If a Case is not resolved by Settlement Agreement or Consent Order and a CAT member makes a final Decision, the unsuccessful Party will be required to pay the successful Party’s CAT fees unless the CAT member decides otherwise.

[44]    Rule 48.2, provides:

The CAT generally will not order one Party to reimburse another Party for legal fees or disbursements (“costs”) incurred in the course of the proceeding. However, where appropriate, the CAT may order a Party to pay to another Party all or part of their costs, including costs that were directly related to a Party’s behavior that was unreasonable, undertaken for an improper purpose, or that caused a delay or additional expense.

[45]    The Tribunal’s practice direction, “CAT Practice Direction: Approach to Ordering Costs” (the “Practice Direction”), states that a determination of costs, including indemnification, shall consider,

(i) whether a party’s conduct was unreasonable, for an improper purpose, or caused a delay or expense;

(ii) the conduct of all parties and representatives requesting costs;

(iii) the potential impact an order for costs would have on the parties;

(iv) Whether the parties attempted to resolve the issues in dispute before the CAT case was filed;

(v) the provisions of the condominium corporation’s declaration, by-laws and rules, including whether the parties had a clear understanding of their respective requirements and/or the potential consequences for contravening them; and

(vi) whether the costs are reasonable and were reasonably incurred.

[46]    As noted above, the Tribunal does not usually make award costs for legal services incurred in the course of the proceeding before the CAT. Since the Respondent did not participate, there are no issues regarding her behaviour apart from the possibility that the matter could have been settled in mediation if she had participated.

[47]    The legal costs for the period before the Application are reasonable.
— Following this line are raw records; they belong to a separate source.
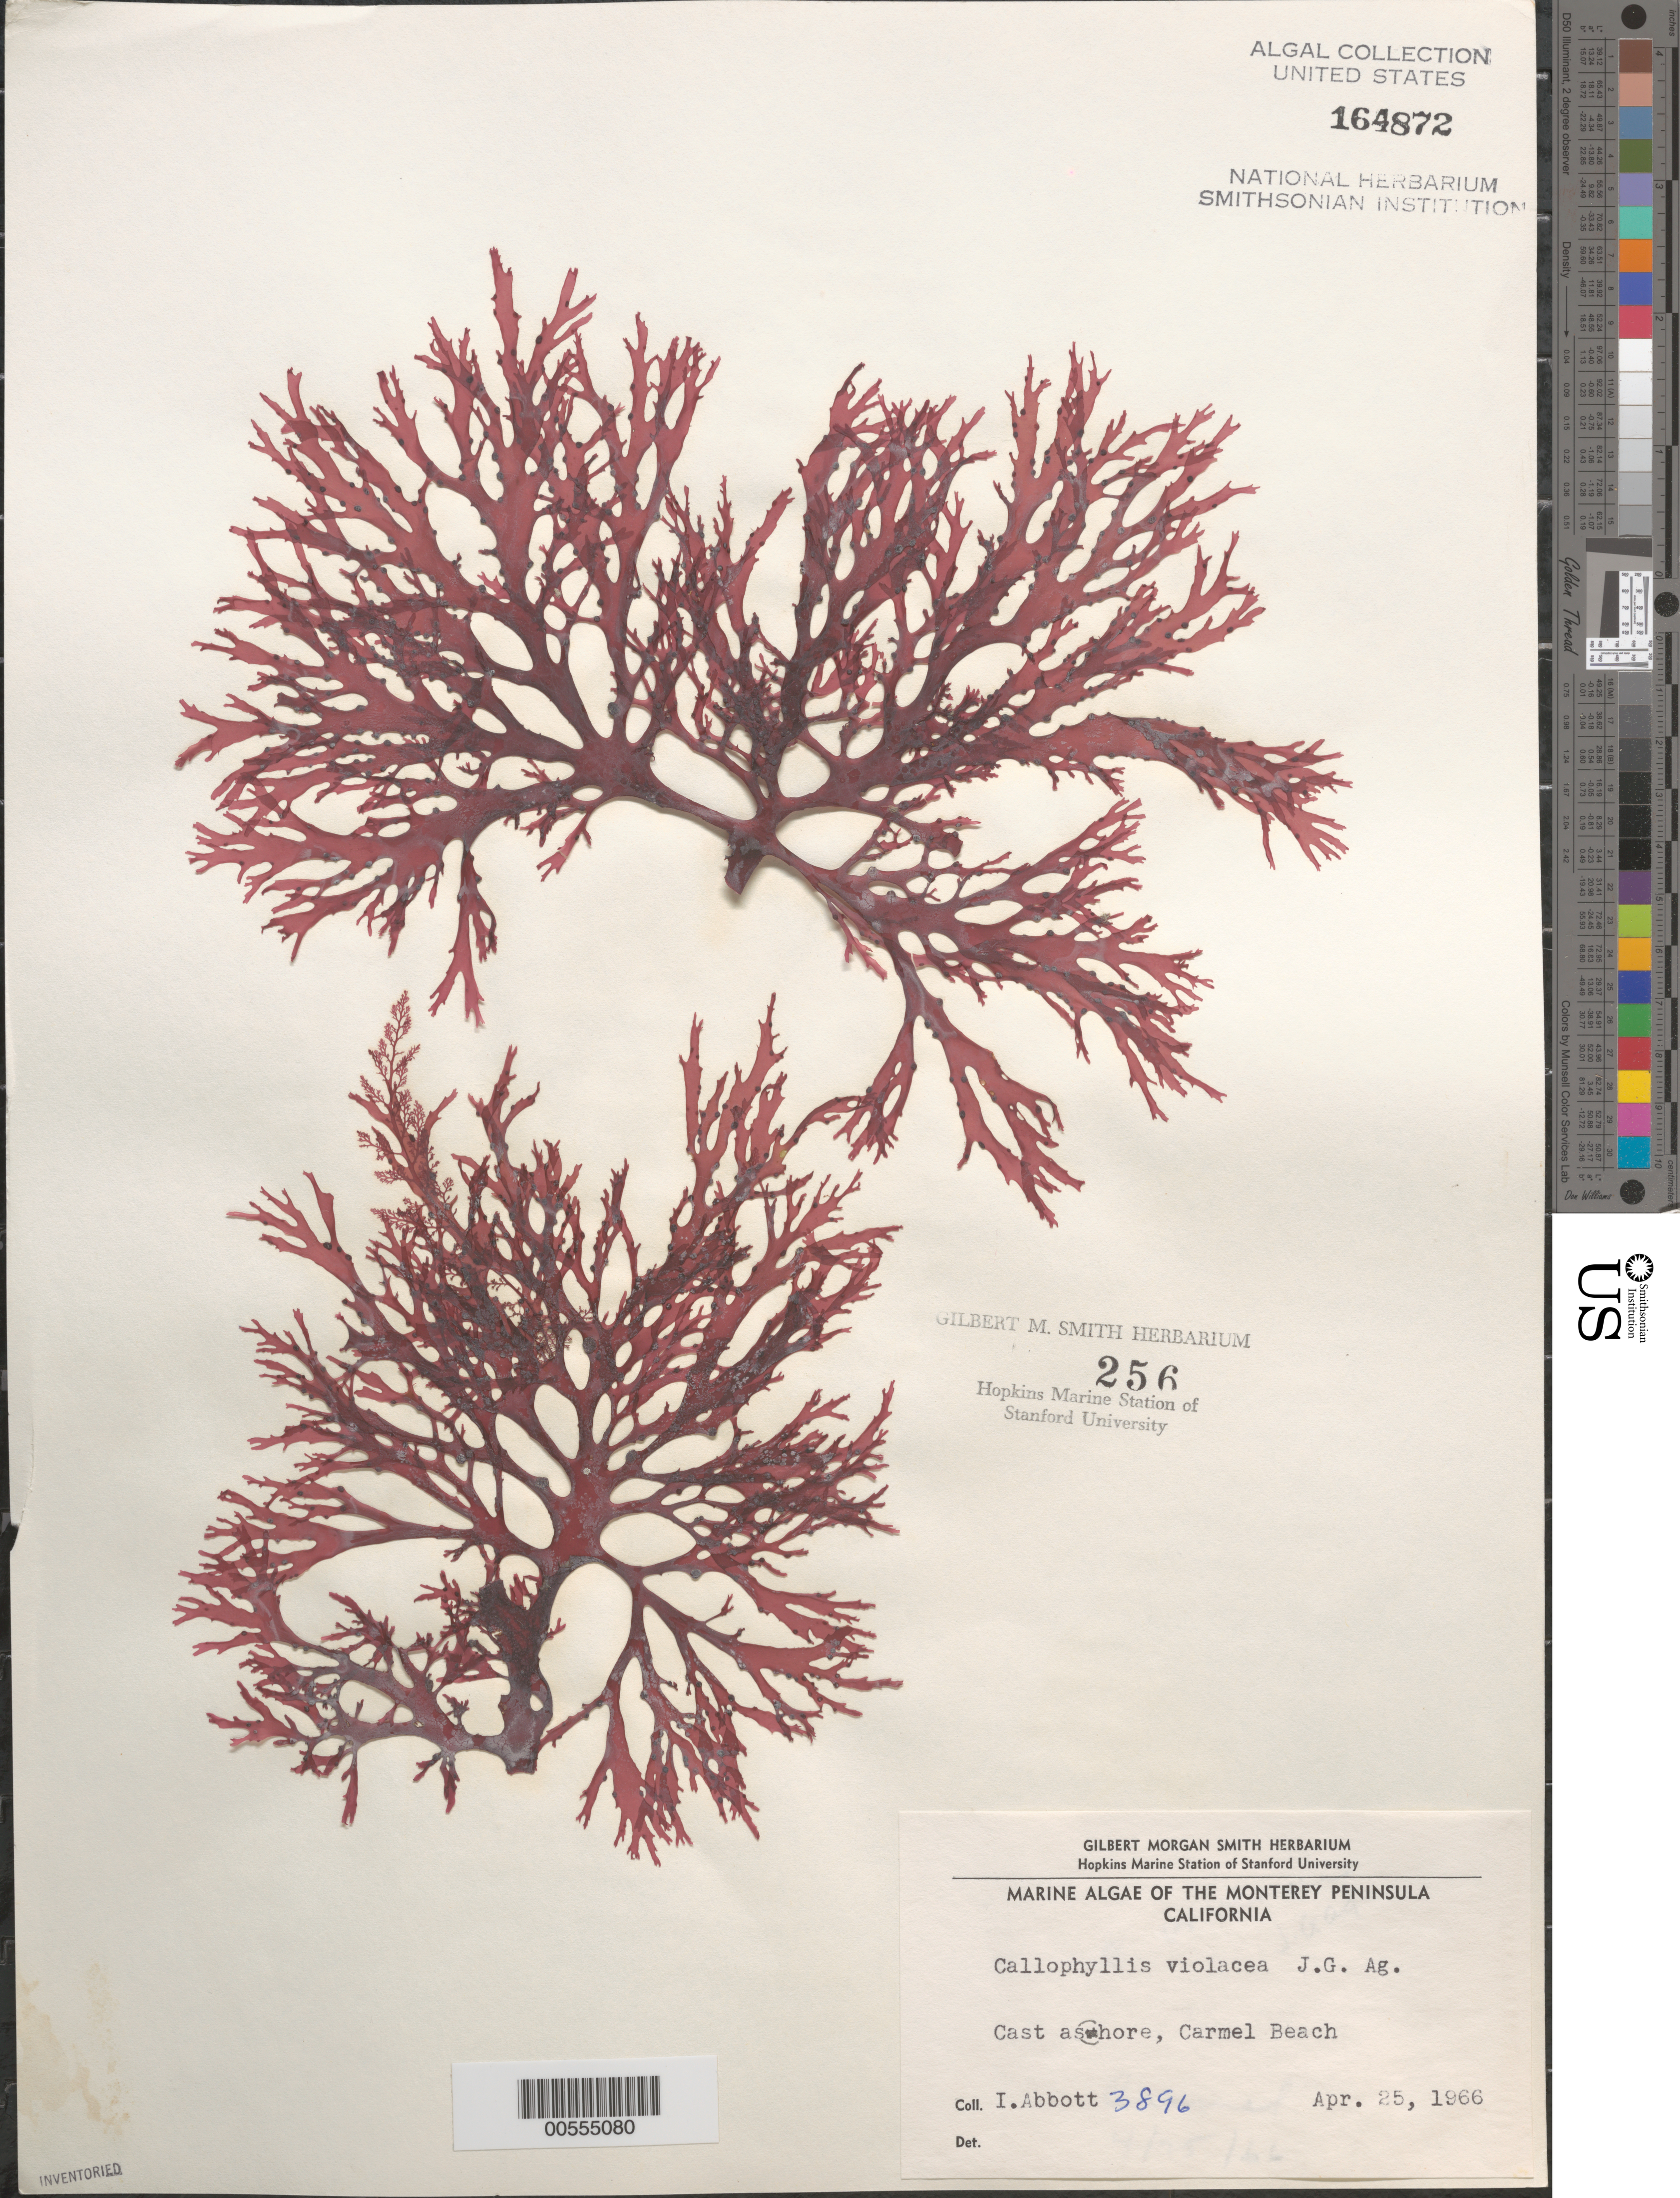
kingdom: Plantae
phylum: Rhodophyta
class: Florideophyceae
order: Gigartinales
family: Kallymeniaceae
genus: Callophyllis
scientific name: Callophyllis violacea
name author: J. Agardh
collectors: I. A. Abbott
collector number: IAA 3896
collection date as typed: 25 Apr 1966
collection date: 1966-04-25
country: United States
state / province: California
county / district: Monterey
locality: Carmel Beach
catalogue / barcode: US 164872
It is clear that the Condominium acted appropriately and reasonably. They tried to communicate with the Respondent to resolve matters before involving counsel. After counsel was retained, the communications to the Respondent were respectful and explained the issues and what was required from her. I find that the Respondent is responsible for legal costs in the amount of $970.

[48]    The Respondent is also responsible for the CAT filing fees paid by the Applicant, in the amount of $150.

CONCLUSION

[49]    The evidence establishes that the Respondent’s dog exceeds the weight limit established by the Condominium’s Rules. The evidence also establishes that it is more probable than not that the dog is aggressive towards other dogs and people living in the Condominium.

[50]    The evidence before me does not support that the Respondent has disability-related needs that require her to keep her dog and she is not entitled to an accommodation under the Human Rights Code.

[51]    The decision of the Board that the dog is a nuisance and must be removed is upheld.

ORDER

[52]     The Respondent is ordered to remove her dog from the Condominium within three weeks of the date of this Decision, or such longer period that the Board may allow.

[53]    The Respondent is ordered to pay the Applicant’s legal fees for the period before the Application was filed, in the amount of $970. The Respondent is not required to pay the legal fees incurred in the course of this proceeding.

[54]    The Respondent is also ordered to pay the Applicant’s Tribunal filing fees in the amount of $150.

[55]     Under subsection 1.45(2) of the Act, the Applicant is entitled to add the amounts payable by the Respondent to her common expenses.

 

 

 

Brian Cook

 

Member, Condominium Authority Tribunal

Released on: November 16, 2022



[1] See, for example, Shvarstuhk v. Condominium Corporation No 570, 2020 HRTO 413, paragraph 13

[2] see Policy on Abelism and Discrimination based on Disability, Ontario Human Rights Commission, at pages 48 – 52.)